[Saved data entries]

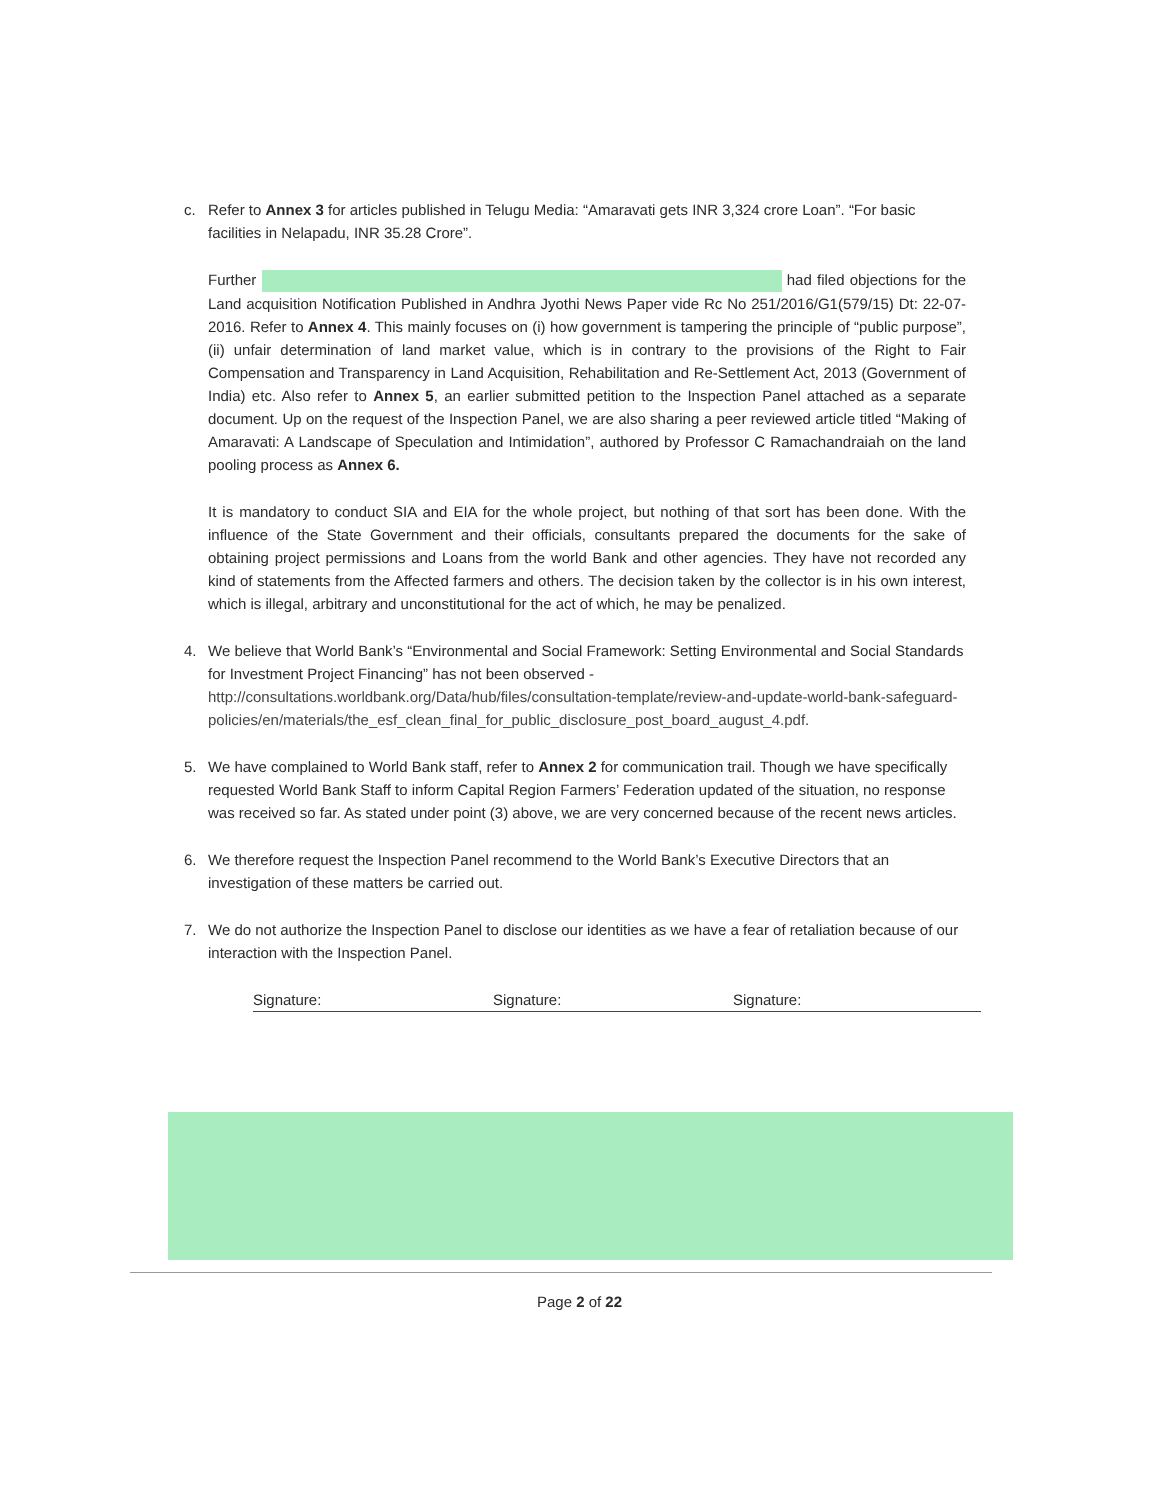c. Refer to Annex 3 for articles published in Telugu Media: “Amaravati gets INR 3,324 crore Loan”. “For basic facilities in Nelapadu, INR 35.28 Crore”.
Further had filed objections for the Land acquisition Notification Published in Andhra Jyothi News Paper vide Rc No 251/2016/G1(579/15) Dt: 22-07-2016. Refer to Annex 4. This mainly focuses on (i) how government is tampering the principle of “public purpose”, (ii) unfair determination of land market value, which is in contrary to the provisions of the Right to Fair Compensation and Transparency in Land Acquisition, Rehabilitation and Re-Settlement Act, 2013 (Government of India) etc. Also refer to Annex 5, an earlier submitted petition to the Inspection Panel attached as a separate document. Up on the request of the Inspection Panel, we are also sharing a peer reviewed article titled “Making of Amaravati: A Landscape of Speculation and Intimidation”, authored by Professor C Ramachandraiah on the land pooling process as Annex 6.
It is mandatory to conduct SIA and EIA for the whole project, but nothing of that sort has been done. With the influence of the State Government and their officials, consultants prepared the documents for the sake of obtaining project permissions and Loans from the world Bank and other agencies. They have not recorded any kind of statements from the Affected farmers and others. The decision taken by the collector is in his own interest, which is illegal, arbitrary and unconstitutional for the act of which, he may be penalized.
4. We believe that World Bank’s “Environmental and Social Framework: Setting Environmental and Social Standards for Investment Project Financing” has not been observed - http://consultations.worldbank.org/Data/hub/files/consultation-template/review-and-update-world-bank-safeguard-policies/en/materials/the_esf_clean_final_for_public_disclosure_post_board_august_4.pdf.
5. We have complained to World Bank staff, refer to Annex 2 for communication trail. Though we have specifically requested World Bank Staff to inform Capital Region Farmers’ Federation updated of the situation, no response was received so far. As stated under point (3) above, we are very concerned because of the recent news articles.
6. We therefore request the Inspection Panel recommend to the World Bank’s Executive Directors that an investigation of these matters be carried out.
7. We do not authorize the Inspection Panel to disclose our identities as we have a fear of retaliation because of our interaction with the Inspection Panel.
Signature: Signature: Signature:
Page 2 of 22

Aim of the exercise: Output every entry exactly. Pictures stay out.

Reply to the task:
c. Refer to Annex 3 for articles published in Telugu Media: “Amaravati gets INR 3,324 crore Loan”. “For basic facilities in Nelapadu, INR 35.28 Crore”.
Further had filed objections for the Land acquisition Notification Published in Andhra Jyothi News Paper vide Rc No 251/2016/G1(579/15) Dt: 22-07-2016. Refer to Annex 4. This mainly focuses on (i) how government is tampering the principle of “public purpose”, (ii) unfair determination of land market value, which is in contrary to the provisions of the Right to Fair Compensation and Transparency in Land Acquisition, Rehabilitation and Re-Settlement Act, 2013 (Government of India) etc. Also refer to Annex 5, an earlier submitted petition to the Inspection Panel attached as a separate document. Up on the request of the Inspection Panel, we are also sharing a peer reviewed article titled “Making of Amaravati: A Landscape of Speculation and Intimidation”, authored by Professor C Ramachandraiah on the land pooling process as Annex 6.
It is mandatory to conduct SIA and EIA for the whole project, but nothing of that sort has been done. With the influence of the State Government and their officials, consultants prepared the documents for the sake of obtaining project permissions and Loans from the world Bank and other agencies. They have not recorded any kind of statements from the Affected farmers and others. The decision taken by the collector is in his own interest, which is illegal, arbitrary and unconstitutional for the act of which, he may be penalized.
4. We believe that World Bank’s “Environmental and Social Framework: Setting Environmental and Social Standards for Investment Project Financing” has not been observed - http://consultations.worldbank.org/Data/hub/files/consultation-template/review-and-update-world-bank-safeguard-policies/en/materials/the_esf_clean_final_for_public_disclosure_post_board_august_4.pdf.
5. We have complained to World Bank staff, refer to Annex 2 for communication trail. Though we have specifically requested World Bank Staff to inform Capital Region Farmers’ Federation updated of the situation, no response was received so far. As stated under point (3) above, we are very concerned because of the recent news articles.
6. We therefore request the Inspection Panel recommend to the World Bank’s Executive Directors that an investigation of these matters be carried out.
7. We do not authorize the Inspection Panel to disclose our identities as we have a fear of retaliation because of our interaction with the Inspection Panel.
Signature: Signature: Signature:
Page 2 of 22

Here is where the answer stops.